> 题目 A: 编辑列表中从开头一直到包含“retrouvée entre reggae et stambeli”的那一行为止的全部内容(首尾两行都算在内),将“Hammamet 2026”改为“Hammamet 2025”,其余保持不变。输出时不要包含图片。

> 文档摘录:
* * *

这题赖我,因为我决策失误,上来光想写并查集wa的太多,甚至整个团队都丢了士气,赛后用连边加搜索一发就A了,唉,拖我出去祭天吧....
分析:离散化各人名,然后对于m条A控制B的信息,对A和B连一条单向边,然后对A进行搜索,能搜到的点全打标记,最后在B组中找被打标记的人名就是答案。刚开始我也是这么做,只不过是反向搜索,从B到A结果无限爆内存,正向搜就过了,这或许大概就是算法竞赛的神奇之处吧...
#include <iostream>
#include <algorithm>
#include <cstdio>
#include <cstring>
#include <cmath>
#include <vector>
#include <map>
using namespace std;
map<string, int> m;
vector<int> V[100010];
int t1[100010];
string t2[100010];
string ans[100010];
int vis[100010];
int u, v, n, cnt;
void dfs(int x)
{
vis[x] = 1;
for (int i = 0; i < V[x].size(); i++)
{
int z = V[x][i];
if (vis[z])
continue;
dfs(z);
}
}
int main()
{
int t;
cin >> t;
while (t--)
{
cin >> u >> v >> n;
for (int i = 0; i < u; i++)
{
string s;
cin >> s;
if (!m[s])
{
++cnt;
m[s] = cnt;
}
t1[i] = m[s];
}
for (int i = 0; i < v; i++)
{
string s;
cin >> s;
if (!m[s])
{
cnt++;
m[s] = cnt;
}
t2[i] = s;
}
for (int i = 0; i < n; i++)
{
string s1, s2;
cin >> s1 >> s2;
if (!m[s1])
{
cnt++;
m[s1] = cnt;
}
if (!m[s2])
{
cnt++;
m[s2] = cnt;
}
V[m[s1]].push_back(m[s2]);
}
for (int i = 0; i < u; i++)
dfs(t1[i]);
int key = 0;
for (int i = 0; i < v; i++)
{
if (vis[m[t2[i]]])
ans[key++] = t2[i];
}
sort(ans, ans + key);
for (int i = 0; i < key; i++)
cout << ans[i] << " ";
cout << endl;
for (int i = 0; i <= cnt + 1; i++)
V[i].clear();
cnt = 0;
m.clear();
memset(vis, 0, sizeof(vis));
}
return 0;
}
后来看到其他学校同学的写法,还有网上的写法,大同小异....

* * *

> 参考列表:
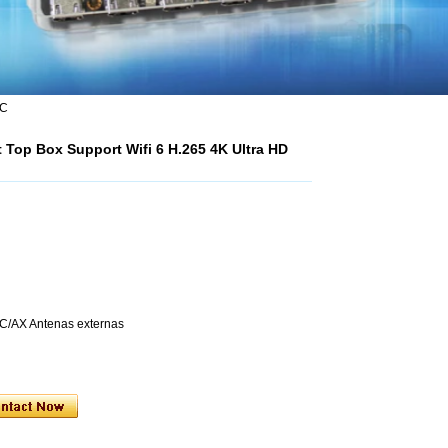
VC
 Top Box Support Wifi 6 H.265 4K Ultra HD
AC/AX Antenas externas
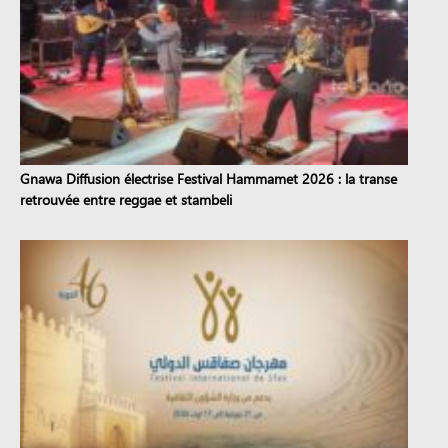
Gnawa Diffusion électrise Festival Hammamet 2026 : la transe
retrouvée entre reggae et stambeli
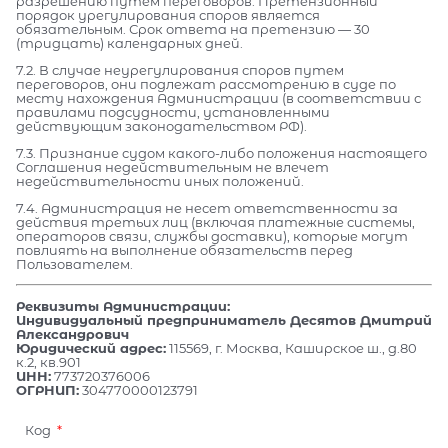
разрешению путем переговоров. Претензионный
порядок урегулирования споров является
обязательным. Срок ответа на претензию — 30
(тридцать) календарных дней.
7.2. В случае неурегулирования споров путем
переговоров, они подлежат рассмотрению в суде по
месту нахождения Администрации (в соответствии с
правилами подсудности, установленными
действующим законодательством РФ).
7.3. Признание судом какого-либо положения настоящего
Соглашения недействительным не влечет
недействительности иных положений.
7.4. Администрация не несет ответственности за
действия третьих лиц (включая платежные системы,
операторов связи, службы доставки), которые могут
повлиять на выполнение обязательств перед
Пользователем.
Реквизиты Администрации:
Индивидуальный предприниматель Десятов Дмитрий
Александрович
Юридический адрес:
115569, г. Москва, Каширское ш., д.80
к.2, кв.901
ИНН:
773720376006
ОГРНИП:
304770000123791
Код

* * *

> 题目 B: 根据文档摘录,作者一开始从B到A反向搜索时遇到了什么问题?

> 答案 A:
VC
 Top Box Support Wifi 6 H.265 4K Ultra HD
AC/AX Antenas externas
Gnawa Diffusion électrise Festival Hammamet 2025 : la transe
retrouvée entre reggae et stambeli

> 答案 B: 反向搜索导致无限爆内存。